The incidences of chromosome/chromatide abnormalities was comparable between treamtent groups and solvent control.

The postivie control induced significant number of chromosomal aberrations.

The authors conclude that the administration of ZMBT at different dose levels in Swiss mice did not increase the frequency of structural chromosomal aberrations and thus ZMBT did not induce structural chromosome aberrations in the bone marrow cells of Swiss mice under the experimental conditions used.

Table: Incidence of chromosomal aberrations after single ZMBT administration in the bone marrow of Swiss mice

              Average Abnormalities/100 plates  
        Chromatid*   Chromosome*  
 Group  Dose/animal (µg)  Gaps  Breaks  Gaps  Breaks  Other changes*
 I  1920  2  0  1  0  5
 II  960  1  1  0  0  3
 III  480  1  0  0  0  5
 IV  solvent control 1.0 ml  2  1  1  0  7
 V  positive control 4.0 mg**  17  6  11  8  19

* no additional data recorded

** methyl methane sulfonate (200 mg/kg bw)
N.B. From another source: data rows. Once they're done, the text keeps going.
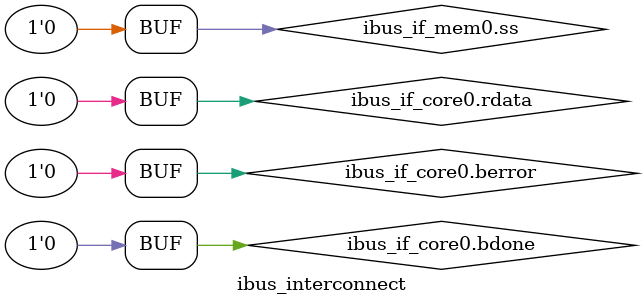
<source format=sv>
module ibus_interconnect(master_bus_if.ic ibus_if_core0, slave_bus_if.ic ibus_if_mem0);
    always_comb begin
        // default bus values
        ibus_if_core0.rdata = 32'b0;
        ibus_if_core0.berror = 1'b0;
        ibus_if_core0.bdone = 1'b0;
        ibus_if_core0.bgnt = ibus_if_core0.breq; // always grant (no contention)

        ibus_if_mem0.ss = 1'b0;

        // connect to bus
        ibus_if_mem0.wdata = ibus_if_core0.wdata;
        ibus_if_mem0.addr = ibus_if_core0.addr;
        ibus_if_mem0.tsize = ibus_if_core0.tsize;
        ibus_if_mem0.bstart = ibus_if_core0.bstart;
        ibus_if_mem0.ttype = READ;

        // poor man's multiplexor
        case(ibus_if_core0.addr[31:28])
            4'hF: begin
                ibus_if_core0.bdone = ibus_if_mem0.bdone;
                ibus_if_core0.rdata = ibus_if_mem0.rdata;
                ibus_if_mem0.ss = 1'b1;
            end
            // crossbar
        endcase
    end
endmodule
</source>
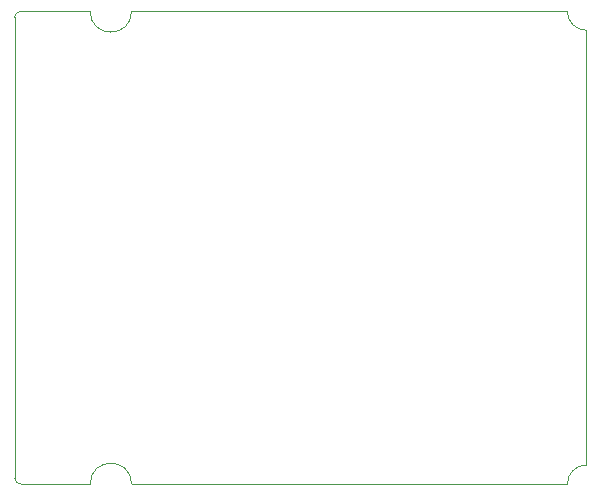
<source format=gbr>
%TF.GenerationSoftware,KiCad,Pcbnew,8.0.5*%
%TF.CreationDate,2025-01-02T11:16:24+01:00*%
%TF.ProjectId,BluetoothReceiver,426c7565-746f-46f7-9468-526563656976,rev?*%
%TF.SameCoordinates,Original*%
%TF.FileFunction,Profile,NP*%
%FSLAX46Y46*%
G04 Gerber Fmt 4.6, Leading zero omitted, Abs format (unit mm)*
G04 Created by KiCad (PCBNEW 8.0.5) date 2025-01-02 11:16:24*
%MOMM*%
%LPD*%
G01*
G04 APERTURE LIST*
%TA.AperFunction,Profile*%
%ADD10C,0.050000*%
%TD*%
G04 APERTURE END LIST*
D10*
X122100000Y-80000000D02*
X128000000Y-80000000D01*
X121600000Y-80500000D02*
G75*
G02*
X122100000Y-80000000I500000J0D01*
G01*
X122100000Y-120000000D02*
G75*
G02*
X121600000Y-119500000I0J500000D01*
G01*
X122100000Y-120000000D02*
X128000000Y-120000000D01*
X121600000Y-80500000D02*
X121600000Y-119500000D01*
X131500000Y-80000000D02*
G75*
G02*
X128000000Y-80000000I-1750000J0D01*
G01*
X170000000Y-118400000D02*
X170000000Y-81600000D01*
X131500000Y-120000000D02*
X168400000Y-120000000D01*
X170000000Y-81600000D02*
G75*
G02*
X168400000Y-80000000I-1J1599999D01*
G01*
X128000000Y-120000000D02*
G75*
G02*
X131500000Y-120000000I1750000J0D01*
G01*
X168400000Y-80000000D02*
X131500000Y-80000000D01*
X168400000Y-120000000D02*
G75*
G02*
X170000000Y-118400000I1599999J1D01*
G01*
M02*

</source>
Applicant's summary and conclusion

Executive summary:

The genotoxic potential of ZMBT was evaluated in an in vivo bone marrow chromosome aberration assay with limited documentation not in line with current guidelines. Swiss albino mice (4 animals per group) were administered with ca. 24, 43 and 96 mg/kg bw test substance, concurrent solvent control (cotton seed oil) and positive control (methyl methane sulphonate, 200 mg/kg) once via intraperitoneal injection. Clinical signs or other observations of toxicity were not recorded in the publication. Colchicine (20 µg/kg) was administered 90 minutes before scheduled sacrifice. All animals were sacrificed 36 hours after test sample injection. Bone marrow cells from both femora were prepared, fixed and stained. 100 well-spread metaphases were microscopically analysed for chromosomal aberrations (chromatic and chromosome gaps and breaks and other changes were recorded). No cytotoxicity parameters (e.g. mitotic index) were recorded. The incidences of chromatid and chromosome gaps and breaks documented in all treatment groups were comparable to the solvent control. The positive control methyl methane sulfonate (200 mg/kg bw) led to a distinct increase of chromatid and chromosome breaks. ZMBT did not induce structural chromosomal aberrations in bone marrow cells of Swiss mice under the experimental conditions used.